Recorded data:
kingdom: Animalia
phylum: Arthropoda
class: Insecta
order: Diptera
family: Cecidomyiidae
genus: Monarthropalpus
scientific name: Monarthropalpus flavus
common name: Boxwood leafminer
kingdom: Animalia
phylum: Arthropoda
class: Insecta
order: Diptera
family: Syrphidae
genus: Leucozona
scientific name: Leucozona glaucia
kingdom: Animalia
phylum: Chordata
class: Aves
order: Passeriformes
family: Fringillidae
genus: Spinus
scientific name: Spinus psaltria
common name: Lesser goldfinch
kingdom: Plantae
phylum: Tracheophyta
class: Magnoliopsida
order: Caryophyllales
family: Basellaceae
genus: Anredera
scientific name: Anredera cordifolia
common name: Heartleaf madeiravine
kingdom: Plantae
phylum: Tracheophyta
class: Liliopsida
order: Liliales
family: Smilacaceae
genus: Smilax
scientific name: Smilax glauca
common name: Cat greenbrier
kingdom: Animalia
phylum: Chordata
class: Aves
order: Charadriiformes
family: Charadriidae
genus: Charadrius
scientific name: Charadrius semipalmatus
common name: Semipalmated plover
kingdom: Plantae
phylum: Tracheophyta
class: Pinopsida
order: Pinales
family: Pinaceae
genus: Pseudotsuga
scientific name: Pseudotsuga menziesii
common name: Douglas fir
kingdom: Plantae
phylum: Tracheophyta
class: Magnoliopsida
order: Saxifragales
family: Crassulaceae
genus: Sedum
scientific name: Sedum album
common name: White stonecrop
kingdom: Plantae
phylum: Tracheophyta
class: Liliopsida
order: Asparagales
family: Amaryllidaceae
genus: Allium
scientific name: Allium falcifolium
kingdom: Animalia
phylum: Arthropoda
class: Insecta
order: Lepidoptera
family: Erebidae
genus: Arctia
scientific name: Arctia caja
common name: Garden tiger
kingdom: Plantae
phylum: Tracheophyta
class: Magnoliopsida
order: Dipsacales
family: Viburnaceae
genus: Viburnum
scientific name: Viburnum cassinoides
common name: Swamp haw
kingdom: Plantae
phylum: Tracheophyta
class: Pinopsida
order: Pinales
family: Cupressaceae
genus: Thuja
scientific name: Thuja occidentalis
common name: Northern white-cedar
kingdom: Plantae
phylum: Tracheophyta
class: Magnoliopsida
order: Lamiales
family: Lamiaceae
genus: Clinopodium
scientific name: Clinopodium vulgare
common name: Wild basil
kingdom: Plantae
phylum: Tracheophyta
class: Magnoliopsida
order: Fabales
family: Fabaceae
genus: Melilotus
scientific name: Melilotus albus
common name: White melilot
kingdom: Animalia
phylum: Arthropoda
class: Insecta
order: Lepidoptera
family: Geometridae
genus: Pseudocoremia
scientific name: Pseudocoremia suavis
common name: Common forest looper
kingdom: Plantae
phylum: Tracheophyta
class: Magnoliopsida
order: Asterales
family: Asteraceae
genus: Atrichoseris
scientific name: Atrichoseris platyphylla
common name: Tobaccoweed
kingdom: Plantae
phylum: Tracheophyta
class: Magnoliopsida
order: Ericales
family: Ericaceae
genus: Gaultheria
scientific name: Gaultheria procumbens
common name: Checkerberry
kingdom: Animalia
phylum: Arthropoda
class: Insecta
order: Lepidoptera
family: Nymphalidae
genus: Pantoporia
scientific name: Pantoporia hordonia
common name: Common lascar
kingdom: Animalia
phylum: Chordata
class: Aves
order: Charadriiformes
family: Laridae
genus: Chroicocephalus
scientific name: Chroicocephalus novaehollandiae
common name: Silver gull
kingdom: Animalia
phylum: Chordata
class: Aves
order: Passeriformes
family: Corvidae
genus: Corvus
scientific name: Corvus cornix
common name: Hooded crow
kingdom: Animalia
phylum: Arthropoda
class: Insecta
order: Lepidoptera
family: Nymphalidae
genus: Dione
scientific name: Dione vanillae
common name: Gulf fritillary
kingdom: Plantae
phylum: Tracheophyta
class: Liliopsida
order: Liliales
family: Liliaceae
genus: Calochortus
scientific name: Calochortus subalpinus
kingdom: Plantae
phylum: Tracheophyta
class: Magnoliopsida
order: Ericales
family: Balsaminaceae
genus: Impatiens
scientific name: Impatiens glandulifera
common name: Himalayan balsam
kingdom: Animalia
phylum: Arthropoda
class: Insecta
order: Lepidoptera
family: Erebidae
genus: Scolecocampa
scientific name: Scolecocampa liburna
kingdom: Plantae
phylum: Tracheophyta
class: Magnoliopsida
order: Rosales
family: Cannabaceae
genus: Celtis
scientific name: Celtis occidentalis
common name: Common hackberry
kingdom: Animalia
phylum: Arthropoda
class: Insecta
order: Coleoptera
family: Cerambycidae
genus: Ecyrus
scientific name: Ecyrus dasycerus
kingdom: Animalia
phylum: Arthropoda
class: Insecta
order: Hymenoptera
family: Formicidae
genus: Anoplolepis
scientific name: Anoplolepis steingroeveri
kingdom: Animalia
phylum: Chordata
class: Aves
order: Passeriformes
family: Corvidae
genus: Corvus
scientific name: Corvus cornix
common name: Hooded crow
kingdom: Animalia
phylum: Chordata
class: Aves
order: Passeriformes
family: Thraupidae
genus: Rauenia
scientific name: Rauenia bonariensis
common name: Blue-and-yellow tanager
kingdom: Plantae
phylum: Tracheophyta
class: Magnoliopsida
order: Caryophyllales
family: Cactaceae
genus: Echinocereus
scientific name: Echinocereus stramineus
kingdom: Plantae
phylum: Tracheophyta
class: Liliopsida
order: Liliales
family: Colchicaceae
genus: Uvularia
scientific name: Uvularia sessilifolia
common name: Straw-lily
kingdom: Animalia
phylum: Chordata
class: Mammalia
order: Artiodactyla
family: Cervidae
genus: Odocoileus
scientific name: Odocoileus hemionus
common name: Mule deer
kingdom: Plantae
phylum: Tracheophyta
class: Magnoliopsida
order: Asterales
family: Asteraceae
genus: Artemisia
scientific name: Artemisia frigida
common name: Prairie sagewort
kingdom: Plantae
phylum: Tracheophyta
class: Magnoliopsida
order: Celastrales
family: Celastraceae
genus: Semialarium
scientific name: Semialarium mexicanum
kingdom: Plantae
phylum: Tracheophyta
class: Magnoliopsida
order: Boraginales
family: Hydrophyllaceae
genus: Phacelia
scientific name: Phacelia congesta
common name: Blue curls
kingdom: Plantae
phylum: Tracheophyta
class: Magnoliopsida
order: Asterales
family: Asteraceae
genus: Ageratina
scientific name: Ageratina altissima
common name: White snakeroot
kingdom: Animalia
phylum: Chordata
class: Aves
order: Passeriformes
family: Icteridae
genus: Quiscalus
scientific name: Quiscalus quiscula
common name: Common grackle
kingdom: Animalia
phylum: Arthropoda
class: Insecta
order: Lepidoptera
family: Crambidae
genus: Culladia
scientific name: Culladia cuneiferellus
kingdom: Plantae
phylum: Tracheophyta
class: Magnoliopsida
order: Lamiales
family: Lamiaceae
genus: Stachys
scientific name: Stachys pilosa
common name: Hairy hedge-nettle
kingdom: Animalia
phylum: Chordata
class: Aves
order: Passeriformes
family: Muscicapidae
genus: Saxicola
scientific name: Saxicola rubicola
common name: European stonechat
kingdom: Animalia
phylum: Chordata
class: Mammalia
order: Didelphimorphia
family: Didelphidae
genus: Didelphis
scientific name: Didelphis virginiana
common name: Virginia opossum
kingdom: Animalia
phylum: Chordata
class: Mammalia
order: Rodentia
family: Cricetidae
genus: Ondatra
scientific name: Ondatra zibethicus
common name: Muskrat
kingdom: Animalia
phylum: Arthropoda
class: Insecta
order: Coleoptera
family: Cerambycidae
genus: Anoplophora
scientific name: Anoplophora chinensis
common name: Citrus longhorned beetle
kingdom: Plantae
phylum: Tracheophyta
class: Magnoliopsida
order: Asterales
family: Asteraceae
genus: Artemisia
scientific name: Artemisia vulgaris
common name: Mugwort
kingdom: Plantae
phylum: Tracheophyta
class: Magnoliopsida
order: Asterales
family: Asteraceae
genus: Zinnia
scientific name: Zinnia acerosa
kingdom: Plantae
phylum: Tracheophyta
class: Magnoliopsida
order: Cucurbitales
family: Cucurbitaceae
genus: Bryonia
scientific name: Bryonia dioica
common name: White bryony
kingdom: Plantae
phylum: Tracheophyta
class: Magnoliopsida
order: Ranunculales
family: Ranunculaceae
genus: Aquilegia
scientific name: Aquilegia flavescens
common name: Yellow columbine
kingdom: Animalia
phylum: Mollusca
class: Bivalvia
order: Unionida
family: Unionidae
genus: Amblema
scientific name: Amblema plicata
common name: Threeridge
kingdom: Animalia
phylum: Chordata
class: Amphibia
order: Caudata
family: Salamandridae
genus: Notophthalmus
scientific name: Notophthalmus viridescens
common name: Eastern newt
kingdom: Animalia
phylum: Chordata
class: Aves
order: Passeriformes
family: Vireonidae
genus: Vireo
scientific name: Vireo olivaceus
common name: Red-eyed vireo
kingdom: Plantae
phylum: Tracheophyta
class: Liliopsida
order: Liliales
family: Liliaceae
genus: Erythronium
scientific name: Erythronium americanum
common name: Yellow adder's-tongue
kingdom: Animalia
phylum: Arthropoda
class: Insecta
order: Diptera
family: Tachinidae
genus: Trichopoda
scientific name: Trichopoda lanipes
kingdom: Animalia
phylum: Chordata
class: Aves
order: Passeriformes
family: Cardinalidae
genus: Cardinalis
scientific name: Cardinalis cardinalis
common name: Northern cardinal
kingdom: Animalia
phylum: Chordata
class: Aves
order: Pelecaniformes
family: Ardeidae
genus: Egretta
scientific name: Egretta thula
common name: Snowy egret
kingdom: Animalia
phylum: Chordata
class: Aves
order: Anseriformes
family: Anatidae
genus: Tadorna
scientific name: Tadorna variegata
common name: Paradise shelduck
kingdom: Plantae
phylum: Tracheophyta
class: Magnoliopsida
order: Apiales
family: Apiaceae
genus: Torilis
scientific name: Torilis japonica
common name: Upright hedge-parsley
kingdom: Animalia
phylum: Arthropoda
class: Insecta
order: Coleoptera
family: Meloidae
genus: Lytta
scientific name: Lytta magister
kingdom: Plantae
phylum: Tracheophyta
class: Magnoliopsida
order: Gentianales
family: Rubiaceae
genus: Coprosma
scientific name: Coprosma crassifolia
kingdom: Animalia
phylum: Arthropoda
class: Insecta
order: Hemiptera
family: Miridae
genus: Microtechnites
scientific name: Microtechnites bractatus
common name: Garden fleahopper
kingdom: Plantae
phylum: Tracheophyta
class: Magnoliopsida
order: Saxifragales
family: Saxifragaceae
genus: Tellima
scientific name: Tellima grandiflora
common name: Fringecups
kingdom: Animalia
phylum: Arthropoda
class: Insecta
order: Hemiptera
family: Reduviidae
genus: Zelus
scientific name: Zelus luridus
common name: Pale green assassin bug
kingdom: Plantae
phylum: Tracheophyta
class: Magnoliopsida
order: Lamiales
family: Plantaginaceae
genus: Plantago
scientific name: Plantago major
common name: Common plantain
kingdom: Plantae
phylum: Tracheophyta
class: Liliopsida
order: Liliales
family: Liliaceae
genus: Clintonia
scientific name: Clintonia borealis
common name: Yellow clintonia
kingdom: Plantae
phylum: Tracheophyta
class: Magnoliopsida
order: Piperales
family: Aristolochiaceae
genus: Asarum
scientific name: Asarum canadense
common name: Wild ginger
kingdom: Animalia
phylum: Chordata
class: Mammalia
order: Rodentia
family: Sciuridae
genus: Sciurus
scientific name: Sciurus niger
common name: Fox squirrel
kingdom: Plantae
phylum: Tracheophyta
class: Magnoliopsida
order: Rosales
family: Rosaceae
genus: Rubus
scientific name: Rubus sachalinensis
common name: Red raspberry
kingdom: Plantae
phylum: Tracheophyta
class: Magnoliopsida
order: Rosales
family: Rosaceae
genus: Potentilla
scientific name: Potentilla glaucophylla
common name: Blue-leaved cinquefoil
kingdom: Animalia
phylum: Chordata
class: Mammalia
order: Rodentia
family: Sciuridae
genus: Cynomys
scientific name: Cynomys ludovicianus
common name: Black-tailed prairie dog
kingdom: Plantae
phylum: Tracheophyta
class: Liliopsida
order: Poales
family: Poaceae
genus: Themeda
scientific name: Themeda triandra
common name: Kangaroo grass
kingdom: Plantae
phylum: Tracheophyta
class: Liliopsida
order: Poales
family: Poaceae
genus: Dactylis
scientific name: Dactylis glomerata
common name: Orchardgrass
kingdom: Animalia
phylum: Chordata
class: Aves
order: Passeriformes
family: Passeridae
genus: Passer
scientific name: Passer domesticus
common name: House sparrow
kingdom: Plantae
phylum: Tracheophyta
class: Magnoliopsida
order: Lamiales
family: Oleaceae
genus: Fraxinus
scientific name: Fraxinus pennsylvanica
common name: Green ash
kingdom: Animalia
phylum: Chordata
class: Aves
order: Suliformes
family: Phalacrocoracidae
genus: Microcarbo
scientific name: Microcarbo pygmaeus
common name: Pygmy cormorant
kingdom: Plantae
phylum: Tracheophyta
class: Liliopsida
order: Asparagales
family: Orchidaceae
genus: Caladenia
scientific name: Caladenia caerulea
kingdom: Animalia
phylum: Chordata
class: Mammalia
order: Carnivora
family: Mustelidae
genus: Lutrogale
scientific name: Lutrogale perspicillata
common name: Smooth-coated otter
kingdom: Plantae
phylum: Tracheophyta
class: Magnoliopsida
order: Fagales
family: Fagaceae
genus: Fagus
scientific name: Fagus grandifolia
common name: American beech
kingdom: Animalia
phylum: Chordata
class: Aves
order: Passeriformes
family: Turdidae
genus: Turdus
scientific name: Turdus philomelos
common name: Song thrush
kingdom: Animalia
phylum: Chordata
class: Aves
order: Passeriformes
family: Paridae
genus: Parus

## [Exercise]
Output, verbatim, every line of the records between the line containing "scientific name: Monarthropalpus flavus" and the line containing "genus: Spinus", inclusive.

## [Output for this exercise]
scientific name: Monarthropalpus flavus
common name: Boxwood leafminer
kingdom: Animalia
phylum: Arthropoda
class: Insecta
order: Diptera
family: Syrphidae
genus: Leucozona
scientific name: Leucozona glaucia
kingdom: Animalia
phylum: Chordata
class: Aves
order: Passeriformes
family: Fringillidae
genus: Spinus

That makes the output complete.